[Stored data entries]
• • • •

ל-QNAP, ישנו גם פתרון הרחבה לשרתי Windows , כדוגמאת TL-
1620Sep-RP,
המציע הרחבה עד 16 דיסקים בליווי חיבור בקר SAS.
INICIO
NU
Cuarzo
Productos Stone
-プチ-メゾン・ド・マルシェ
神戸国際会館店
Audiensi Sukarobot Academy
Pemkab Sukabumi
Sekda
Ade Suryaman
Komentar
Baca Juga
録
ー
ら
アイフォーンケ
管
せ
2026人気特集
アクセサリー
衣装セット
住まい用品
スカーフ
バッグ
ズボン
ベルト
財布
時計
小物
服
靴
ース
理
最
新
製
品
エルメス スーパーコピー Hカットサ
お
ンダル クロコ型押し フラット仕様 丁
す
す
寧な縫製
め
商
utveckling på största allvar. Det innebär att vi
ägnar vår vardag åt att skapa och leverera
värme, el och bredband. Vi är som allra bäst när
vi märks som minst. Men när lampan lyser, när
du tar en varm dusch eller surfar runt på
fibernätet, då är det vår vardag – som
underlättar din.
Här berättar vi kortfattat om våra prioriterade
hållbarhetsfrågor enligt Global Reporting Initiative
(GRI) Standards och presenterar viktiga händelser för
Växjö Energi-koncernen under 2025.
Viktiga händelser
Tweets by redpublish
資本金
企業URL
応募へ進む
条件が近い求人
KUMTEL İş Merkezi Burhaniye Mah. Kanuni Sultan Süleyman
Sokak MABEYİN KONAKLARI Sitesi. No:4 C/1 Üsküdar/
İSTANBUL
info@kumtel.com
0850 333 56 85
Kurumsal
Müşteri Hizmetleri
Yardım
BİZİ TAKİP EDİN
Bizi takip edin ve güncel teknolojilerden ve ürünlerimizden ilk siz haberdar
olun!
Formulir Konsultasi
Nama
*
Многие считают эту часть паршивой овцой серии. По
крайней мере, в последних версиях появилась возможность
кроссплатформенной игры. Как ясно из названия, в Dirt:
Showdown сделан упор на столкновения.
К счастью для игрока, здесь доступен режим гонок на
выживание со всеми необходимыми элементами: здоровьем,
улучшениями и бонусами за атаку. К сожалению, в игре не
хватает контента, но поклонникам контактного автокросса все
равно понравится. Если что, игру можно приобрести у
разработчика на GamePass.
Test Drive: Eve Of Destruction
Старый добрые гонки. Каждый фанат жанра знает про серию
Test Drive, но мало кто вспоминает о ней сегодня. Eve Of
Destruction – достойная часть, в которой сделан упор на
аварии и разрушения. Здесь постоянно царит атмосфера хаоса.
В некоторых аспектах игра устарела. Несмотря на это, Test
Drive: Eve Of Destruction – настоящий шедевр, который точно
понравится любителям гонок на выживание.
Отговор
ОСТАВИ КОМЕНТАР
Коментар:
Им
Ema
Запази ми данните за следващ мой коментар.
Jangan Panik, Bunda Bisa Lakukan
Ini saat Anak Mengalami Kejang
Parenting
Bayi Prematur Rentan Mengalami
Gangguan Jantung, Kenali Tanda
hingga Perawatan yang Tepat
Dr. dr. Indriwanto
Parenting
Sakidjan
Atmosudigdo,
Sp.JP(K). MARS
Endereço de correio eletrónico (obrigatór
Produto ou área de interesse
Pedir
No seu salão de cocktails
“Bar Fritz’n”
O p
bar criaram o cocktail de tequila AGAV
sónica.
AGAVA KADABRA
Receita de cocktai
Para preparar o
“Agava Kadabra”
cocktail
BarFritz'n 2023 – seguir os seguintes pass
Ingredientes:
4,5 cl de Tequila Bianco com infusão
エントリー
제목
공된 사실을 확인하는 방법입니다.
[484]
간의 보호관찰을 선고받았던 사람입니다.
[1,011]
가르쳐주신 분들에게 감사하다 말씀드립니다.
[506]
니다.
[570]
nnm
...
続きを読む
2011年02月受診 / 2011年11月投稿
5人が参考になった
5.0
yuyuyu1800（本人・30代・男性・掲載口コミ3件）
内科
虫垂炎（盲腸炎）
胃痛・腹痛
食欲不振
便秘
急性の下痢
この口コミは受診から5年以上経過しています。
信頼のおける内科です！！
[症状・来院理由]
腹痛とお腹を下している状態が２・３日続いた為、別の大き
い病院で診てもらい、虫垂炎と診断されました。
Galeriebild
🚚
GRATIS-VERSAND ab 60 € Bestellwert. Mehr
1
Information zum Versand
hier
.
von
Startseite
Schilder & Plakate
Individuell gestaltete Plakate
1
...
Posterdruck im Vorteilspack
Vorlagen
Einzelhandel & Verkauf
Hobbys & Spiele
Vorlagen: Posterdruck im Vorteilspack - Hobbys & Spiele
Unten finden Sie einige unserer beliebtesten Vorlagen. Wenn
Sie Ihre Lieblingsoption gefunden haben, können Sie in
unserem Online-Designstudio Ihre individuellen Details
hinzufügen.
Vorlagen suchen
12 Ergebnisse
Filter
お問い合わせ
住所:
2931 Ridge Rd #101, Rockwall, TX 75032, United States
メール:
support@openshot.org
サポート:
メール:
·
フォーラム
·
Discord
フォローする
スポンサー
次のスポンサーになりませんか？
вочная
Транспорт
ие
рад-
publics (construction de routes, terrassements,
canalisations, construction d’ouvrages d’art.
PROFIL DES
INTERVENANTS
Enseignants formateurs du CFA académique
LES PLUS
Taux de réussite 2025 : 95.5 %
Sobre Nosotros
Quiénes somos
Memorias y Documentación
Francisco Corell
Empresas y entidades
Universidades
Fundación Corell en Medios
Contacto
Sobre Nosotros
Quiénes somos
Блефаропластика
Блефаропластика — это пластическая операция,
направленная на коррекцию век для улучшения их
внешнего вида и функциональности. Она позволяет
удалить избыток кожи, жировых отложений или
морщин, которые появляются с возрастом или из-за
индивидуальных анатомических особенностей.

• • • •

Note every line above where the string "сделан" shows up, and copy those lines.

** Output for this exercise **
Showdown сделан упор на столкновения.
Destruction – достойная часть, в которой сделан упор на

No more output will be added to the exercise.